Play Based Learning


Effective Teaching & Learning in a Play-Based School Environment

Sarah Aiono & Linda Cheer

What is Play?
Primarily, play is:

  • self-chosen and self-directed;
    • Children need to have the opportunity to quit.
    • Children need to problem solve themselves. (It grows intrinsic motivation.)
  • process rather than product driven;
    • its about the means rather than the end.
    • We don't have to always 'do' something with the e.g. poem
  • contains structures or rules established by the players themselves;
    • Play vs games or sports
  • imaginative, non-literal and removed from reality;
    • These days, children are faced with reality most of the time.
    • Play allows for imagination/magic to develop.
  • occurs between those who are active, alert and non-stressed.
    • Play/imagination happens in the pre-frontal cortex.  If stress is present, the child is not able to be working in the pre-frontal cortex.
    • Play involves higher order thinking.
Gray, 2013; Brewer, 2007

Continuum of Play


Where are we as a school?  Ranging from 4 to 7...

  • Play is your avenue to teach through play.
  • Balance between self-directed learning and learning through play.  This is the art of teaching.
  • When students are working in the Sone of Proximal Development, this is where we can coach.
  • We can 'guide play' 
  • Adult scaffolding is essential


Traditional Teaching Methods - Teacher is in charge
Teaching through 'Free Play' - Children are in charge
Teaching through 'Guided Play' - Collaborative Learning Relationship

It is our job to document what we are seeing in play.  As children get older, this responsibility moves more towards the child.



What does 'A Play Based Learning Environment' mean?
  • S are in control of their own learning.
  • S are active and fully engaged
  • S take part in rich conversations with their peers and their teacher.
  • S choose and manipulate loose parts to enable them to engage in authentic play.
  • The teacher is seen as a facilitator, guided and scaffolding the learning.
  • The teacher responds to the urges and the developmental stages of the students.
  • The teacher is able to link the learning in the play to the curriculum document.
What are higher order cognitive and socio-emotional skills?





Children develop confidence to overcome problems - brings a sense of satisfaction, builds resilience.

Play increases the size of the pre-frontal cortex!

Social and emotional skills are key to the pre-frontal cortex.  How important for these to develop.

What are the implications for RSS and your values?
  • Agency, Creativity & Excellence: How is this achieved by your students?

Barriers & Challenges to Implementing Play
See whiteboard

Continuum of Assessment through Play













Pre - Operational: 3 - 7 years of age

Concrete Operational Cognitive Stage: 7 - 12 years of age


There are a lot of curriculum concepts, that pre-operational children, simply can't do.  We are asking children to do things that they are not capable of doing.
For example: 
  • Can't hold numbers in their head.
  • Can't do reversibility
    • e.g. 'Do you have a sister?' Yes; 'Does your sister have a brother?' No

Parent Education - Developing in a healthy way.  Need to talk about Mental Health.

Two most important things...
  1. Resourcing
  2. You, the teacher
The Role of the Teacher in Play

  • The facilitator
  • Spray and walk away - know when to add.
    • I wonder what would happen if you did...
    • Have you thought about...
      • Don't forget to walk away!
  • Don't solve the problems!
Socio-dramatic play - where children are playing and narrating the play at the same time.  This is the highest form of higher order thinking in concrete-operational children.

(Data records)
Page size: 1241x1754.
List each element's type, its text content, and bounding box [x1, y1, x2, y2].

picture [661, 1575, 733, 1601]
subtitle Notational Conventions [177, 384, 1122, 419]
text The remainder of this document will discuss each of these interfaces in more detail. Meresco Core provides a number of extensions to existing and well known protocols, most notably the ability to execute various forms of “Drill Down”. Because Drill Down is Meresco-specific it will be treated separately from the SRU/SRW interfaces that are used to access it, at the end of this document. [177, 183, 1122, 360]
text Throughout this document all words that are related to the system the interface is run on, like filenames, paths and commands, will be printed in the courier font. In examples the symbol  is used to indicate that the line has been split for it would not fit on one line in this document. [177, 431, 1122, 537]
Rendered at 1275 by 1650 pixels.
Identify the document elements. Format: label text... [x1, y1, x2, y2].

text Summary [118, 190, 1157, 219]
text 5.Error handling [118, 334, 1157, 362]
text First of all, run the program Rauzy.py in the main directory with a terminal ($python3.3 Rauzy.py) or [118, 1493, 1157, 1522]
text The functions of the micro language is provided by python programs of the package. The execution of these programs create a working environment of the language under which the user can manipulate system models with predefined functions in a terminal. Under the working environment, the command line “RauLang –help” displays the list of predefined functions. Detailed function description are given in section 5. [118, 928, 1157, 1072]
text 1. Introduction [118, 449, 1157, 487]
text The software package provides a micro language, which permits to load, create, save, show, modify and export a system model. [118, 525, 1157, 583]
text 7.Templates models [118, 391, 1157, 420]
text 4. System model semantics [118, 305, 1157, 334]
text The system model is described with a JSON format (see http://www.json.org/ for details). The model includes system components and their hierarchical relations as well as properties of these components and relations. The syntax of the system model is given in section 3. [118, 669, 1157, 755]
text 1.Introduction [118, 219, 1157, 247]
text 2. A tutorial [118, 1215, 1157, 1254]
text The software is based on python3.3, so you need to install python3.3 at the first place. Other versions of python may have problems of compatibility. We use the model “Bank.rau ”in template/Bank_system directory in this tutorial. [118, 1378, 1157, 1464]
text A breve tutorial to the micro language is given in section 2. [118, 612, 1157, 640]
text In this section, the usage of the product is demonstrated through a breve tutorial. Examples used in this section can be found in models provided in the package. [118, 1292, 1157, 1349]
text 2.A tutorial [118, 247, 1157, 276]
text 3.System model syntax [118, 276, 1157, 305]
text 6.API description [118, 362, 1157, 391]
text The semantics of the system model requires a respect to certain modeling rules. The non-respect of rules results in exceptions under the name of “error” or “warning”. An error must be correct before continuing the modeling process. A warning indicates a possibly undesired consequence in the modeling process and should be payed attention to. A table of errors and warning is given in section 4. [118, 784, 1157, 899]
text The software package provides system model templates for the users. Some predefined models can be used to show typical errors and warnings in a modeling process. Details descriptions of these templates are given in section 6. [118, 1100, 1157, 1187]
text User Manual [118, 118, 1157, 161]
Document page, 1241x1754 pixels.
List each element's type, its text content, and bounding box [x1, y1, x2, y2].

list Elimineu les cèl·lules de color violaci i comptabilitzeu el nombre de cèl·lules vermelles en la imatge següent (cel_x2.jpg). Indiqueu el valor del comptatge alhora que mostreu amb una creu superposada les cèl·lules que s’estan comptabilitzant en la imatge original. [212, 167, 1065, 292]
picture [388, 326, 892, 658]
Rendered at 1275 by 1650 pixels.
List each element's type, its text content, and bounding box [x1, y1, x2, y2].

GOAL ▸ Print the section of the play-based learning notes starting with "Pre - Operational: 3" and going on through "about Mental Health.", word for word.

EXPECTED ANSWER ▸
Pre - Operational: 3 - 7 years of age

Concrete Operational Cognitive Stage: 7 - 12 years of age


There are a lot of curriculum concepts, that pre-operational children, simply can't do.  We are asking children to do things that they are not capable of doing.
For example: 
  • Can't hold numbers in their head.
  • Can't do reversibility
    • e.g. 'Do you have a sister?' Yes; 'Does your sister have a brother?' No

Parent Education - Developing in a healthy way.  Need to talk about Mental Health.